All this Brain Training Zone stuff is just pre-training for you to enter "Global Think Test Day", an online event that Kaspersky Labs is running in partnership with Mensa on September 6. The point of Global Think Test Day (apart from a $25K prize for consumers and publicity for Kaspersky) is to get people smart enough to avoid cyber threats.
In a press release, Kaspersky Labs says "As the online world is increasingly populated with threats, common sense plays an extremely important role. Users need to be able to identify a potentially dangerous situation quickly – and often that means acting contrary to our normal instincts. As social beings, we are led by basic principles such as trust, authority, helpfulness, curiosity and reciprocation, all of which can be abused by cybercriminals. Therefore, we need to train our brains to make the right decisions fast, and Kaspersky Lab has designed the Global Think Test to see if users have what it takes."

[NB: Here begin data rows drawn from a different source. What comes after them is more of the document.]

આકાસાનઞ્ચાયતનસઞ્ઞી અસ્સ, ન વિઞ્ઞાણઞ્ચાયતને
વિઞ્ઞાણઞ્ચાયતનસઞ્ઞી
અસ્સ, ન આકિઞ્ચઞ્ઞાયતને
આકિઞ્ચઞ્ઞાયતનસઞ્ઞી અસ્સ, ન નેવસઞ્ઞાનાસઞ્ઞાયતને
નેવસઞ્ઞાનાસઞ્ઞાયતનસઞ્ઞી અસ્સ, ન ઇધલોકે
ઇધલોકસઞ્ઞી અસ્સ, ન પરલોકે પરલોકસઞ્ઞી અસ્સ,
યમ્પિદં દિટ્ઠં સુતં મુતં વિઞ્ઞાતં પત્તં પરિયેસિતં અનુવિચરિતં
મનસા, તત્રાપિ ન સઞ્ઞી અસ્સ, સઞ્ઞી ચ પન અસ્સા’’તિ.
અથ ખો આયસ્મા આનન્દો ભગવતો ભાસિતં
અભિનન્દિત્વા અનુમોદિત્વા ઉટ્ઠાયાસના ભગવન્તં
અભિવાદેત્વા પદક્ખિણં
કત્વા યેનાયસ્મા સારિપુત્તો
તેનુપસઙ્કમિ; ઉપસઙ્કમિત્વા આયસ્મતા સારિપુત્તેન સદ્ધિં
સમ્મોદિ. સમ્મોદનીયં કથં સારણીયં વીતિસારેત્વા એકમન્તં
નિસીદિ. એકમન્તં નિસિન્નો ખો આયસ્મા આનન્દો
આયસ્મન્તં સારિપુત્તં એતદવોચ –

Chief executive Eugene Kaspersky says, "We can avoid so many threats by simply being alert... in most cases there are tell-tale signs that a website is fake. If you’re not distracted by other things and are trained to stay focused, you should be able to spot them.”
As Scientific American wrote a couple of years ago, there is some evidence brain training can work. Mayo Clinic research found cognitively normal older adults who trained their brain were able to improve their auditory information processing speed by about 58 percent (versus 7 percent in controls).
Kaspersky Lab has hooked up with Indian cricketer Sachin Tendulkar and Formula One racing team Scuderia Ferrari so there's a fair bit of motorsport and cricketing content on the site, in case you were wondering.